O anlar, insan değerinin ancak cüzdanıyla başat gittiği; insanın tüketebildiği kadar insan olduğu, tüketebilme kudretinin her değerin üstüne tünediği, daha fazla tüketebilenlere fırlatılan kaçamak ve fettan bakışların yüreklere çöreklendiği, özdeki toprağın çimentolaştığı ve toplumun kendisinden başka her topluma özendiği, aşağılık kompleksleriyle yüreklerin ihtilaca kapılıp, kapı kullarının, yanaşmaların revaçta olduğu, aşağılıklarını tepedenliğe dönüştürerek birbirlerine göz kıptığı anlardır. Ve onlar Muhsin Başkan’ın akıntıya kürek çektiği anlardır. “Türkiye’yi sen mi kurtaracaksın?” sorusuna, Necip Fazıl’ın “kim var?” sorusuna, sağına, soluna, arkasına, önüne bakmadan, “elbette ki!” ve “ben varım!” diyen ve bunu söylerken zerre bir kibir hissetmeyen, sadece emanetinin ağırlığının farkına daha genç yaşlarda varmış bir Alperen’in anlarıdır. Alperenliği tarihin sandukasında, hatıraların mezarlığında saklamayan, geçmişin halliğini, halin geçmişliğinde bilen, tarihi kopuşlara kendisi köprü olan bir Alperenin anları. Geleceği, ülkenin geleceği anlamında gören ve geleceğini onun geleceğinde bilen bir Alperenin anları.

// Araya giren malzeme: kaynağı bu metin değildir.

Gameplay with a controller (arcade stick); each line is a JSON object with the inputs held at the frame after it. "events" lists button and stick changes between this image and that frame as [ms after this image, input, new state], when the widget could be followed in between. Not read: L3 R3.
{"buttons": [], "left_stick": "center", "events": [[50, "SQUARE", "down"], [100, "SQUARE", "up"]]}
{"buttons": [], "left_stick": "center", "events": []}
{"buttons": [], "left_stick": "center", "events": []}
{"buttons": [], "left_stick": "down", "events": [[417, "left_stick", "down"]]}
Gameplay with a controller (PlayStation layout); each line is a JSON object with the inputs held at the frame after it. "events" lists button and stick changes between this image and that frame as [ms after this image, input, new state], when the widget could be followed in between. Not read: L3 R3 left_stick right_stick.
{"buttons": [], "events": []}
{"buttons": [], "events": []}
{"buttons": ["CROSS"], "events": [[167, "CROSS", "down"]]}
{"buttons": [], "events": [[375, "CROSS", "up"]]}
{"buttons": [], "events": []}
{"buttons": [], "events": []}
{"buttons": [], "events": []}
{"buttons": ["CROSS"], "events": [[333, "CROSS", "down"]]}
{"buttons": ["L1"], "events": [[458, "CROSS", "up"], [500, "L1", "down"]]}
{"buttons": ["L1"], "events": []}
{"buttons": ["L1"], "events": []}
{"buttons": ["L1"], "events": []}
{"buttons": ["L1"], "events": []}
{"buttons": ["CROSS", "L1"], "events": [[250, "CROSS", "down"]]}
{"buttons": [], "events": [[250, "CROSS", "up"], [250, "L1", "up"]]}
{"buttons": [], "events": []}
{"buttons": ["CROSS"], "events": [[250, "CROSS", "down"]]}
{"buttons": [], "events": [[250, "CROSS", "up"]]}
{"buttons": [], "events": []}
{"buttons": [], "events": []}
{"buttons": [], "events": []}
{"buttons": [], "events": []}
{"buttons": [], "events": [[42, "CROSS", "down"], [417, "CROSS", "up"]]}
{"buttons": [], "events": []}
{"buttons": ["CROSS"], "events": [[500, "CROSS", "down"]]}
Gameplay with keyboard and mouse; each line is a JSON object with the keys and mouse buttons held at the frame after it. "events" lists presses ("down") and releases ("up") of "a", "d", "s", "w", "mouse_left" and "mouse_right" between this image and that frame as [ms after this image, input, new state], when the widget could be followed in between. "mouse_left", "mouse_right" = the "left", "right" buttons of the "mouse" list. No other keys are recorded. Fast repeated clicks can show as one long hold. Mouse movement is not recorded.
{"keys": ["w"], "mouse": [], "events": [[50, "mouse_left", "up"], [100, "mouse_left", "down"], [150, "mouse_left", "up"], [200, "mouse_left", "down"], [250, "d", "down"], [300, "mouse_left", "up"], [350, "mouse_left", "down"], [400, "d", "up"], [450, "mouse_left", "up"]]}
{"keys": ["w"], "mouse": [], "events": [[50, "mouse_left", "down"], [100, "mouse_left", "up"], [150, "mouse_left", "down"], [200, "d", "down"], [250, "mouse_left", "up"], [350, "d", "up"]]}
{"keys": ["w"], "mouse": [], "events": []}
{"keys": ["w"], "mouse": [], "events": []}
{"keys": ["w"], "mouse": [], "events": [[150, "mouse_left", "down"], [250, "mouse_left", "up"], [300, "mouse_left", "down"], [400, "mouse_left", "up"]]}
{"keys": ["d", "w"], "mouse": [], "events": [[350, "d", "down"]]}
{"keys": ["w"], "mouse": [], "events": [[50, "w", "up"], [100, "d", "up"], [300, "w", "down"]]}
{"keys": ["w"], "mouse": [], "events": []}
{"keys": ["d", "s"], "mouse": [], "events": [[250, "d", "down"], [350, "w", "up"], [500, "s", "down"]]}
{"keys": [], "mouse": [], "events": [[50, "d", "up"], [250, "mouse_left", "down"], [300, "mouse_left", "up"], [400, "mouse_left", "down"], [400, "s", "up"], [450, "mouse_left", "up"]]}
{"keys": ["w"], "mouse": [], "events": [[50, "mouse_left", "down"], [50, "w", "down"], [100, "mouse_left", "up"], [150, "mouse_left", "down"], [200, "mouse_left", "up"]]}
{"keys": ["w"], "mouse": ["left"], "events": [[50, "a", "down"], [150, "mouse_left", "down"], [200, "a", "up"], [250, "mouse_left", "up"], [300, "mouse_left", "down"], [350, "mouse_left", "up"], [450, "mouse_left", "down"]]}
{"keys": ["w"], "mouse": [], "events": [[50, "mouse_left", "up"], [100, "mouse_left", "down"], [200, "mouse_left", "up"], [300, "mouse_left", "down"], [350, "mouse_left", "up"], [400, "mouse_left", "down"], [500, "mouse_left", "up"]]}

Hırsların, potansiyel ve kapasitelerle eş değer olmadığı zamanlarda yaşanan değerler değil, dayatılan değerlerin tazyikini insanlar farklı şekillerde yansıtırlar. Haldeki çıkmazlar, eziklik ve burukluklarla maziyi çarmıha germek ve akan kanlarıyla kendi yaralarına merhem etmek ister. Kültürün, hatta inancın kendisi olur hedef; kimi zaman tenkit, kimi zaman tel’in, kimi zaman da intikam adına. Ve o anlar Muhsin Başkanın anlarıdır. Gözlerindeki Hamza’nın cesameti ve ile yaşanmamış genliğini, çocuksu masumiyetle tevhit etmeyi bilen Nizam-ı Âlem sülûkunun anlarıdır. Kendisine “başkan” ya da “Reis” denildiğinde, kalbinde kibir yerine omzundaki yükün ağırlığını hisseden bir yaşayan ve her zaman yaşayacak olan, üşürken bile onu bilenlerin kalbini sımsıcak hislerle muhasara eden anlar, Türk-İslâm davasının iki yükünü birden omuzlama cüreti gösteren anlardır. Muhsin’ce anlardır.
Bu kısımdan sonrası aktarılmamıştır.